» How to complete this task:
In the records below, copy word for word the lines starting with the line that contains "Плодовые кустарники" and continuing through the line that contains "Showing: 1 - 1 of 1 RESULTS". Leave the pictures out of your answer.

» Records to process:
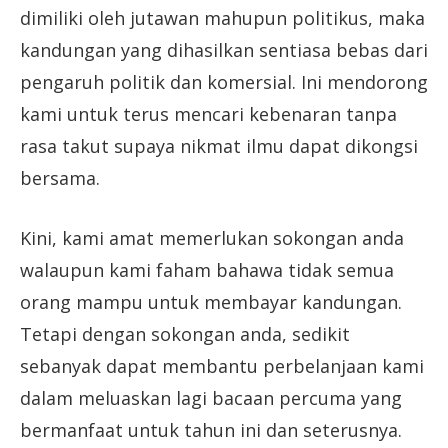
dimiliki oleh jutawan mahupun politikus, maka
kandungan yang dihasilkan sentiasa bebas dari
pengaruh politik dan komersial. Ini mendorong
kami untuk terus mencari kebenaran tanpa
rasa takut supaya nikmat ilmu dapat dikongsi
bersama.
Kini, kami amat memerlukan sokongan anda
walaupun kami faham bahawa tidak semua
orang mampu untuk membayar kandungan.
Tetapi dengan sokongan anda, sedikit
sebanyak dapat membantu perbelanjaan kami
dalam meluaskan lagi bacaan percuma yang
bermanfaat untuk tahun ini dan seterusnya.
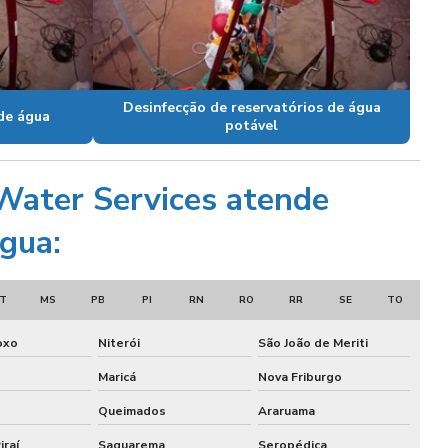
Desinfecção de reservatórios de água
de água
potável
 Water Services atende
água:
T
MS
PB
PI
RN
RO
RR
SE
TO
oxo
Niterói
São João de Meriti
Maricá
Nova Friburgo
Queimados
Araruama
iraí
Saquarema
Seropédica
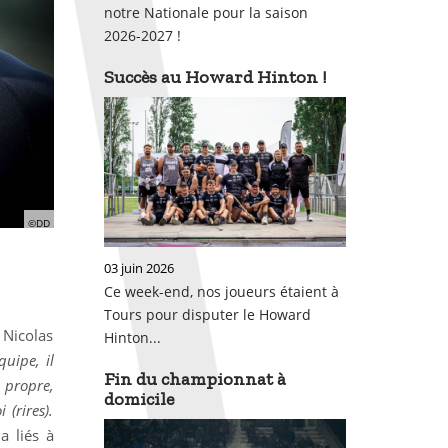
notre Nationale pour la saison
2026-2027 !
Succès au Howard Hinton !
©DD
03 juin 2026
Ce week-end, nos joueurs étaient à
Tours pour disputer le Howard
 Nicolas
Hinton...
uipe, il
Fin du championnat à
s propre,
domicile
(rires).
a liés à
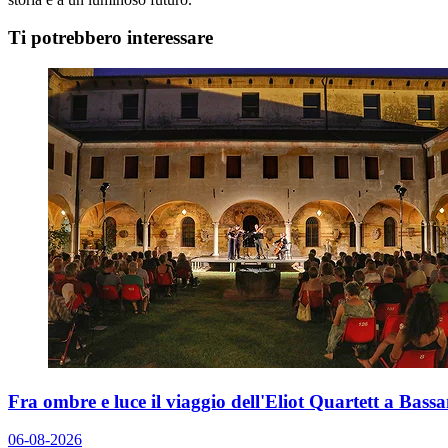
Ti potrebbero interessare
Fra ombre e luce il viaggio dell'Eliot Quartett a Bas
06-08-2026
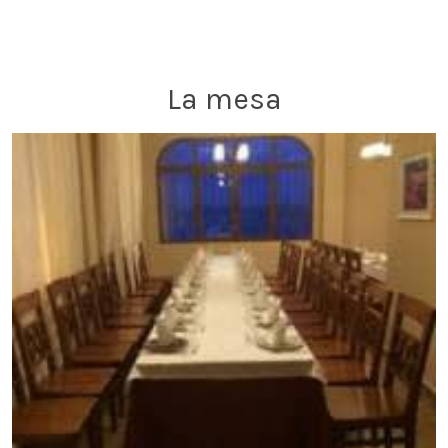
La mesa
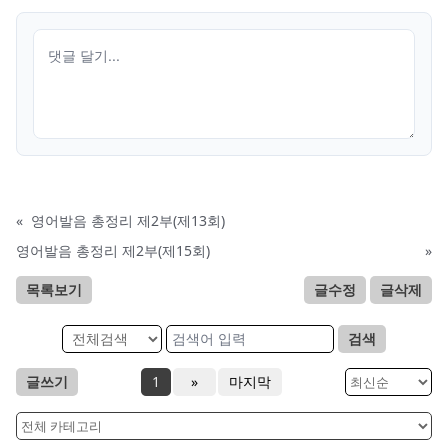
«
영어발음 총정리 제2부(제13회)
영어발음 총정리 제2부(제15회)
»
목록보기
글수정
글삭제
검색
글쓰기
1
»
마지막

---

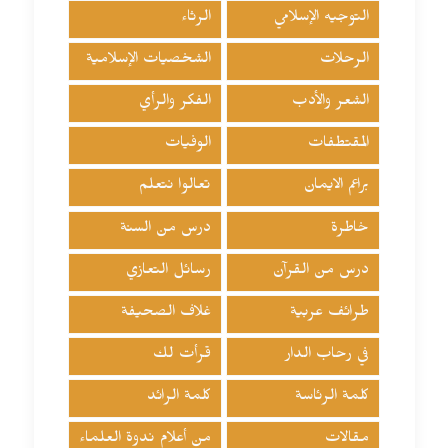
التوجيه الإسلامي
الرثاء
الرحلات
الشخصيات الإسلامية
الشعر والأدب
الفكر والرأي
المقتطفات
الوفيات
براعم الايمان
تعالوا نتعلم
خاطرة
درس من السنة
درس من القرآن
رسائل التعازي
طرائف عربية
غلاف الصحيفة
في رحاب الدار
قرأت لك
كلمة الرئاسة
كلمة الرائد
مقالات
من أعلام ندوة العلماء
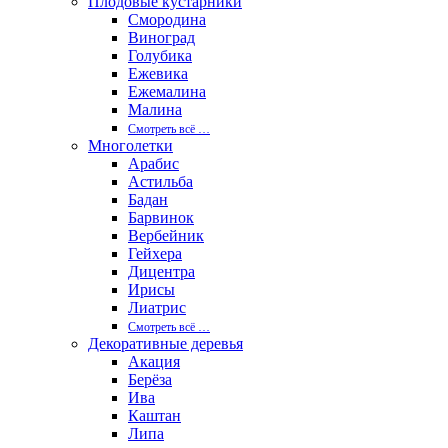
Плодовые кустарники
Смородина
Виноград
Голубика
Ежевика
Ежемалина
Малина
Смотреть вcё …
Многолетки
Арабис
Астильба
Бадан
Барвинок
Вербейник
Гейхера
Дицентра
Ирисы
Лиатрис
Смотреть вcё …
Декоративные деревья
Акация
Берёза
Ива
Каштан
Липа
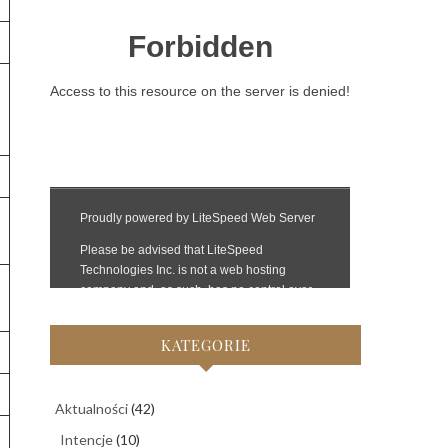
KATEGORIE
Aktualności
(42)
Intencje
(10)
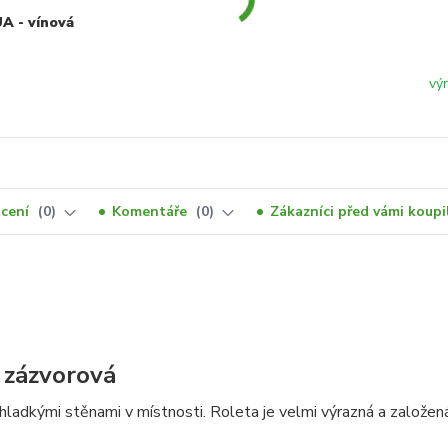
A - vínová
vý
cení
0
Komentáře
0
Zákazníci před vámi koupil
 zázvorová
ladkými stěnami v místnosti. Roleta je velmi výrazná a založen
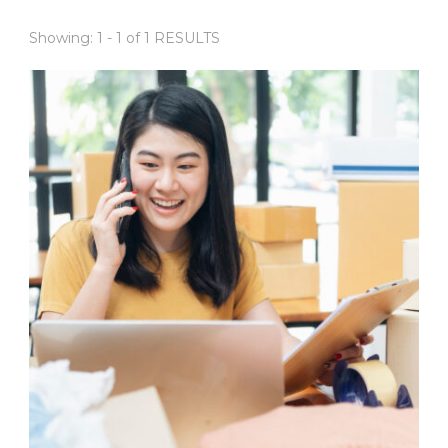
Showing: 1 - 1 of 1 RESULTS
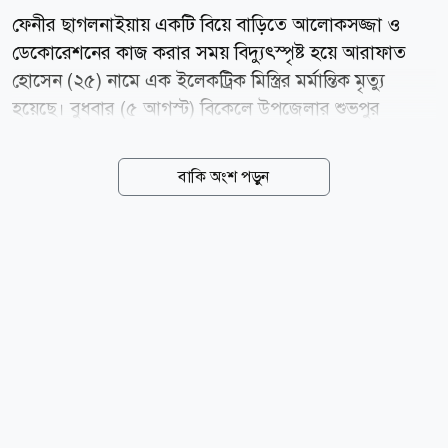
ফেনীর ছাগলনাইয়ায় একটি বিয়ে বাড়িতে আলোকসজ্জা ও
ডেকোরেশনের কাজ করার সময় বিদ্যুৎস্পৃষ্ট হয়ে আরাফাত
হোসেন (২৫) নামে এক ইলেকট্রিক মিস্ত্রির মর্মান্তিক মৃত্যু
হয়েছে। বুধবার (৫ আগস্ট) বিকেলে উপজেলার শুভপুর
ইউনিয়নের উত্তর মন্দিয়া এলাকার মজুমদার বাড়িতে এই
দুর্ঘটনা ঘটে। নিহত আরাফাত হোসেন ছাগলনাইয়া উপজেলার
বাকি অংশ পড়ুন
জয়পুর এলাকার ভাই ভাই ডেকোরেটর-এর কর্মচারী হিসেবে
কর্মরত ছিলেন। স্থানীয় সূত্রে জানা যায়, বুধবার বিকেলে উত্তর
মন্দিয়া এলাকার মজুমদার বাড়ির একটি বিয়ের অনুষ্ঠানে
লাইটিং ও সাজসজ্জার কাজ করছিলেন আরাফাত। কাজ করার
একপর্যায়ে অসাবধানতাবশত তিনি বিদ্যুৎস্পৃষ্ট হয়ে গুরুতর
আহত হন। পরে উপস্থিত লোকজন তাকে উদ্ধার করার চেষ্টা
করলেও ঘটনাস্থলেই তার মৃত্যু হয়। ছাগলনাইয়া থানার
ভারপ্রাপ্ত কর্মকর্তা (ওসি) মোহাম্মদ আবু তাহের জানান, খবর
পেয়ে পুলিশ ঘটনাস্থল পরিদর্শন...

» Solution to this exercise:
Плодовые кустарники
Смородина
Виноград
Голубика
Ежевика
Ежемалина
Малина
Смотреть вcё …
Многолетки
Арабис
Астильба
Бадан
Барвинок
Вербейник
Гейхера
Дицентра
Ирисы
Лиатрис
Смотреть вcё …
Декоративные деревья
Акация
Берёза
Ива
Каштан
Липа
KATEGORIE
Aktualności
(42)
Intencje
(10)
A - vínová
vý
cení
0
Komentáře
0
Zákazníci před vámi koupil
 zázvorová
ladkými stěnami v místnosti. Roleta je velmi výrazná a založen
Showing: 1 - 1 of 1 RESULTS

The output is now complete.